What you are asked to do -
Pull every line of the entries that has the word "each".
◆ ◆ ◆ ◆ ◆
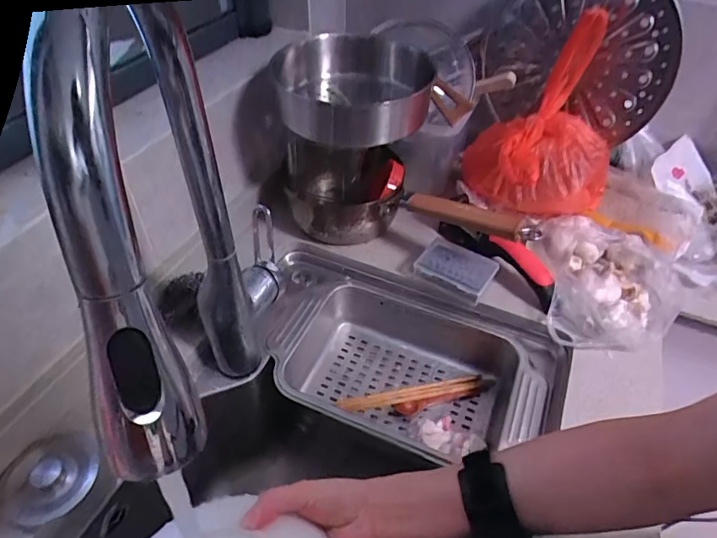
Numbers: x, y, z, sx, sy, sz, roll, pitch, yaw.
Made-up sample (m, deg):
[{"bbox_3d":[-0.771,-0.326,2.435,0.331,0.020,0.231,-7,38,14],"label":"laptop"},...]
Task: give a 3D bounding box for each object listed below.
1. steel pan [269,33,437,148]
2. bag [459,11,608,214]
[{"bbox_3d":[-0.006,-0.236,0.626,0.192,0.090,0.231,11,46,8],"label":"steel pan"},{"bbox_3d":[0.254,-0.190,0.645,0.185,0.235,0.150,-22,50,-22],"label":"bag"}]

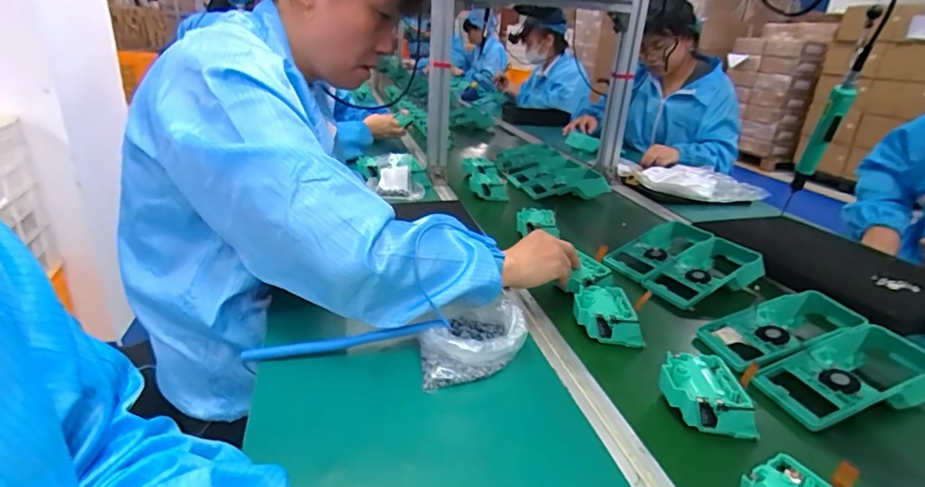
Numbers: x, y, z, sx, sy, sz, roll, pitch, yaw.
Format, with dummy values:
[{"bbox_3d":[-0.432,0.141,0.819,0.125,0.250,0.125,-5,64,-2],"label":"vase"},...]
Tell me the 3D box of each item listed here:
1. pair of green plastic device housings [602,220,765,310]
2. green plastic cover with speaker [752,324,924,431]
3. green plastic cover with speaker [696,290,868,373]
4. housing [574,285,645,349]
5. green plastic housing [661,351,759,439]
[{"bbox_3d":[0.346,0.023,0.769,0.207,0.049,0.192,-12,29,-29],"label":"pair of green plastic device housings"},{"bbox_3d":[0.412,0.135,0.519,0.190,0.040,0.081,-4,26,-16],"label":"green plastic cover with speaker"},{"bbox_3d":[0.393,0.101,0.597,0.187,0.038,0.089,-4,26,-16],"label":"green plastic cover with speaker"},{"bbox_3d":[0.171,0.089,0.603,0.068,0.042,0.080,-1,25,-9],"label":"housing"},{"bbox_3d":[0.233,0.145,0.479,0.071,0.034,0.075,2,25,-3],"label":"green plastic housing"}]

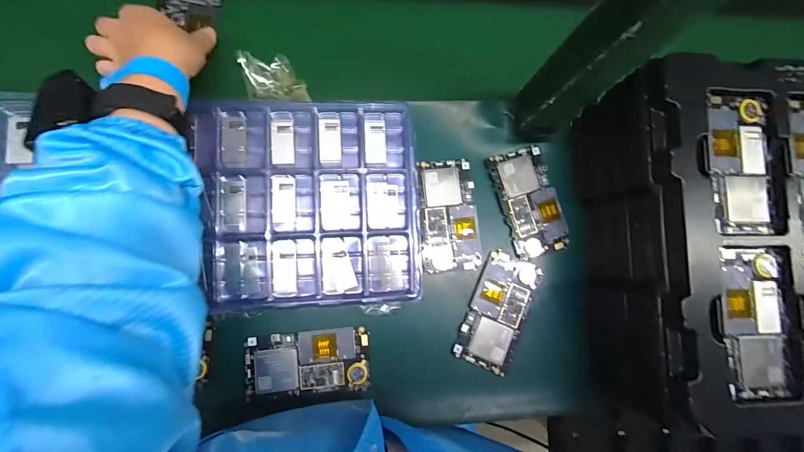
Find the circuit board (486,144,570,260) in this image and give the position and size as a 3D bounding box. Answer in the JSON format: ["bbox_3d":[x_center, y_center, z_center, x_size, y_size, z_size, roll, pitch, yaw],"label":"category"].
[{"bbox_3d":[0.147,-0.028,0.422,0.067,0.010,0.124,-19,85,-9],"label":"circuit board"}]

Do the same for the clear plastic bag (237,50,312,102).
[{"bbox_3d":[-0.137,-0.157,0.388,0.075,0.023,0.045,6,81,-6],"label":"clear plastic bag"}]

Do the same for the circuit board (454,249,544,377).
[{"bbox_3d":[0.107,0.095,0.407,0.062,0.011,0.124,24,80,-3],"label":"circuit board"}]

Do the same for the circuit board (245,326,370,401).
[{"bbox_3d":[-0.096,0.141,0.378,0.122,0.006,0.063,-2,82,-7],"label":"circuit board"}]

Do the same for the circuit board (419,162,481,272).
[{"bbox_3d":[0.053,-0.012,0.411,0.064,0.006,0.123,-3,82,-7],"label":"circuit board"}]

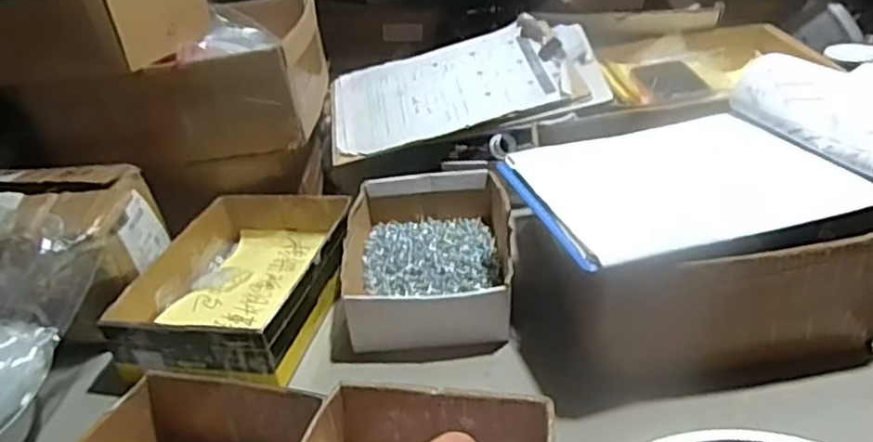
◆ ◆ ◆ ◆ ◆
Response to the task -
Task: give a 3D bounding box for each object listed below.
Tell me the 3D box of each item listed here:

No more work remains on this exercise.